- [RECORD EXTRACTS]

......

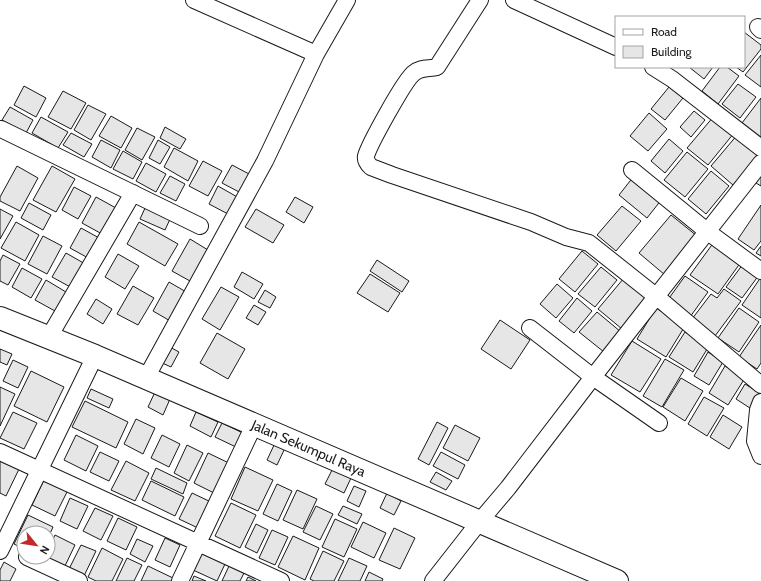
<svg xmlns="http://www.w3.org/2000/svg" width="761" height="581" font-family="Cabin,sans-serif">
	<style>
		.building { fill: #e6e6e6; stroke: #1a1a1a }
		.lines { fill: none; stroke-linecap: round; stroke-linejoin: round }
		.street-casing { stroke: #1a1a1a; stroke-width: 18 }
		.secondary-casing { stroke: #1a1a1a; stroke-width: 24 }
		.street { stroke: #fff; stroke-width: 16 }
		.secondary { stroke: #fff; stroke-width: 22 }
		.labels { text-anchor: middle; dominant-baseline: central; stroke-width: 3; stroke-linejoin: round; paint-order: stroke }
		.street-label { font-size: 14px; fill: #1a1a1a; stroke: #fff }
	</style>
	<rect width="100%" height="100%" fill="#fff"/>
	<path class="building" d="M744 32 761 45V49L743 72 736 67H744Z
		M761 55V87L745 75Z
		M689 67H713L704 79Z
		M720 67H727L739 76 718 104 702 91Z
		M738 84 756 97 740 118 722 104Z
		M24 86 46 98 36 117 14 105Z
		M669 87 683 98 665 120 651 109Z
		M63 91 86 103 71 129 48 117Z
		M761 98V138L742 123Z
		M88 105 106 114 91 140 74 130Z
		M10 107 33 120 26 133 2 120Z
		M694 111 705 120 691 137 680 127Z
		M649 113 667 129 648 151 630 136Z
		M111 116 132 128 121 148 99 136Z
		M714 116 734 133 708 165 687 148Z
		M41 117 68 132 58 148 32 133Z
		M165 127 186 139 180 149 160 138Z
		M137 128 155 137 142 160 125 150Z
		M71 133 92 144 84 157 63 145Z
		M738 134 760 153 733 185 711 166Z
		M669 139 683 151 665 173 651 161Z
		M101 140 120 150 111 168 92 157Z
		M158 140 170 147 160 164 149 158Z
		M174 148 198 161 188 181 164 167Z
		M123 151 142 162 133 179 113 169Z
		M687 152 708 169 685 197 664 180Z
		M203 161 222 171 208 196 189 186Z
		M146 163 166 174 156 192 136 181Z
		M232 165 251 175 241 193 222 183Z
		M17 166 38 178 20 211 0 201V197Z
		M52 166 75 179 56 212 33 200Z
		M711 171 729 186 706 214 688 199Z
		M761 175V186L756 183Z
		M170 176 185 184 176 201 160 193Z
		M634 176 662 199 647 218 619 195Z
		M218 186 239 198 230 215 209 204Z
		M74 187 91 196 78 219 62 210Z
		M96 197 116 208 102 234 82 223Z
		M295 197 313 207 304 223 286 212Z
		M29 203 51 215 43 230 21 218Z
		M761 205V241L754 250 738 239Z
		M146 206 171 217 165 230 140 219Z
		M622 206 641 221 616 251 597 235Z
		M0 209 13 216 0 239Z
		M256 209 284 225 273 243 245 227Z
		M671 215 697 236 665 275 639 253Z
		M16 222 39 235 25 261 1 248Z
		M139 222 178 244 165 266 127 244Z
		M81 228 101 239 90 259 70 248Z
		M43 236 62 246 47 274 28 264Z
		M190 239 208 250 190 281 172 271Z
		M714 242 741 262 718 294 690 275Z
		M761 246V256L756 253Z
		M582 251 598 264 575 292 559 279Z
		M66 253 87 265 74 289 52 277Z
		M118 254 139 266 125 289 105 277Z
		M3 255 20 264 8 285 0 281V261Z
		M377 260 409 281 402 292 370 271Z
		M743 264 759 275 742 298 726 287Z
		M601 267 617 280 595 307 578 294Z
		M22 268 42 279 31 298 12 287Z
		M242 272 263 284 254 299 234 287Z
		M370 274 400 293 388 312 357 293Z
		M685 276 708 292 690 317 667 301Z
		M761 277V318L742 305Z
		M624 278 648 298 622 329 598 309Z
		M46 280 66 292 55 311 35 300Z
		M169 282 188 293 172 322 153 311Z
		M557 284 573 298 556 318 540 304Z
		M133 286 154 298 138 325 117 314Z
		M221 287 239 297 220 330 202 319Z
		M724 289 741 301 715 336 692 319 711 294 717 298Z
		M265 290 276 297 270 308 258 302Z
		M577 298 592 311 574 333 559 321Z
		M96 299 112 309 103 324 87 314Z
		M254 305 266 312 258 325 246 318Z
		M656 308 685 326 666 357 637 339Z
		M739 308 759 322 739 352 718 338Z
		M597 312 621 332 604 352 579 332Z
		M500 320 530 340 511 369 481 349Z
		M761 325V363L757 369 739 357Z
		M685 332 709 346 693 372 669 357Z
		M217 333 245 349 228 379 200 363Z
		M632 341 661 359 640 392 611 375Z
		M168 346 179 352 171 367 160 362Z
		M0 349 12 354 7 365 0 362Z
		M708 352 723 362 709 385 694 376Z
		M665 359 684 370 662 407 643 396Z
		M13 360 28 367 18 388 3 381Z
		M725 366 745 378 728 405 709 393Z
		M31 371 64 387 47 422 14 406Z
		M681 378 703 391 685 421 663 407Z
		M745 384 761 394V397L753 410 736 399Z
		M0 387 15 394 0 426Z
		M91 389 113 399 109 408 87 398Z
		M155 392 170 399 163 415 148 407Z
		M704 397 724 408 707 436 688 424Z
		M85 401 128 422 116 448 72 427Z
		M13 412 37 423 24 449 0 438Z
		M196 412 218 422 211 437 190 426Z
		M723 415 742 427 729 449 710 437Z
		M136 419 155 428 143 454 124 444Z
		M437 422 448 428 429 465 418 459Z
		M222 423 245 434 238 448 215 437Z
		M455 425 480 438 468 461 443 448Z
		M76 435 98 446 86 471 64 460Z
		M162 435 180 444 169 467 151 458Z
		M275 443 285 448 277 465 267 460Z
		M187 445 203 453 189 481 174 473Z
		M100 452 119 461 109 481 90 472Z
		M441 452 465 465 458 479 433 466Z
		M208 453 231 464 216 494 194 483Z
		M0 457 20 467 6 496 0 493Z
		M126 461 149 473 135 501 111 490Z
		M245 467 273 480 258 511 231 499Z
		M156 468 187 483 183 494 151 479Z
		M333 468 351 478 344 493 325 484Z
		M436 472 452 481 446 490 430 482Z
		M45 478 68 490 55 516 32 505Z
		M151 481 184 497 175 516 142 500Z
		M277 484 292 491 278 521 263 514Z
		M354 486 366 491 359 507 347 501Z
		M297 490 317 499 303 529 283 520Z
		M192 493 211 502 198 528 179 519Z
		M387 493 401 501 394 515 380 508Z
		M70 498 88 506 77 529 60 521Z
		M231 503 256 515 240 548 215 536Z
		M316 506 333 514 320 540 303 532Z
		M343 506 362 514 357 524 338 515Z
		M95 508 113 516 101 540 83 531Z
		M28 515 53 527 48 538V533H24V549L14 544Z
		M118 518 137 527 126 550 107 541Z
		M335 519 357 529 344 557 322 547Z
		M363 522 386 533 374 558 351 547Z
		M256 524 268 530 257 553 245 547Z
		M394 528 415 538 400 569 379 560Z
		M272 530 288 537 275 565 259 558Z
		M55 535 75 545 64 568 44 557H48V549Z
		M293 536 319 548 305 580 278 567Z
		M165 538 180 545 170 567 155 560Z
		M137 539 153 546 145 562 130 554Z
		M81 545 96 551 83 578 68 571Z
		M102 548 123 559 112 581H96L88 577Z
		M323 551 344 561 334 581H314L310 579Z
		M201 553 225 564 217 581 193 570Z
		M127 558 142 565 134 581H116Z
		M349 558 367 566 360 581H338Z
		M4 562 16 569 10 581H0V570Z
		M148 566 173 578 172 581H141Z
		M229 566 244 573 240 581H222Z
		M369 572 383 579 382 581H365Z
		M194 576 206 581H192Z
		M248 577 256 581H246Z"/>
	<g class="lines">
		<defs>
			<path id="street" d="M194 0 316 54
				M480 0 437 67C429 69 421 67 414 73 405 79 369 145 366 156 365 160 368 164 371 167L392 175 531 222 566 237 589 243 657 297 761 385
				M514 0 616 47
				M758 27 761 30
				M653 67 672 79 761 148
				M1 129 200 226
				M632 170 708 232 761 271
				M530 328 593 377 659 423
				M49 337 133 193
				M146 378 265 161 316 54 347 0
				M761 402 758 410 755 441 761 456
				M0 452 281 581
				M0 551 95 356
				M27 557 79 581
				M180 581 254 425
				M433 581 480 521 508 488 593 377 761 163"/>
			<g id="secondary">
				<path id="s1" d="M0 318 95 356 617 581"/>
			</g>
		</defs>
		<use href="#street" class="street-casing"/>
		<use href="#secondary" class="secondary-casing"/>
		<use href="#street" class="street"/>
		<use href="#secondary" class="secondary"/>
	</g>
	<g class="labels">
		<g class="street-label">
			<text stroke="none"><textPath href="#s1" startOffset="335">Jalan Sekumpul Raya</textPath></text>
		</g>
	</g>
	<rect x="615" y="16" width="130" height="52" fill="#ffffff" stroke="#a3a3a3"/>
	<rect x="623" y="29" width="20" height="6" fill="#ffffff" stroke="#a3a3a3"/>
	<text x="651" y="36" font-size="12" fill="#1a1a1a">Road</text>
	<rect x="623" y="46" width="20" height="12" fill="#e6e6e6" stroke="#a3a3a3"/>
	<text x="651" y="56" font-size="12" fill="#1a1a1a">Building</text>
	<g transform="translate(36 545) rotate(120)"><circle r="19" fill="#ffffff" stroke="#a3a3a3"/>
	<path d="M0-3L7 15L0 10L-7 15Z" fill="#c62828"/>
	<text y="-6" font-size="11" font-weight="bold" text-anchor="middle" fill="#1a1a1a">N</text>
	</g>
</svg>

......

- [PROBLEM REQUIREMENTS] Which lines of the records above contain the word "casing"? Report each one.

- [RESPONSE]
		.street-casing { stroke: #1a1a1a; stroke-width: 18 }
		.secondary-casing { stroke: #1a1a1a; stroke-width: 24 }
		<use href="#street" class="street-casing"/>
		<use href="#secondary" class="secondary-casing"/>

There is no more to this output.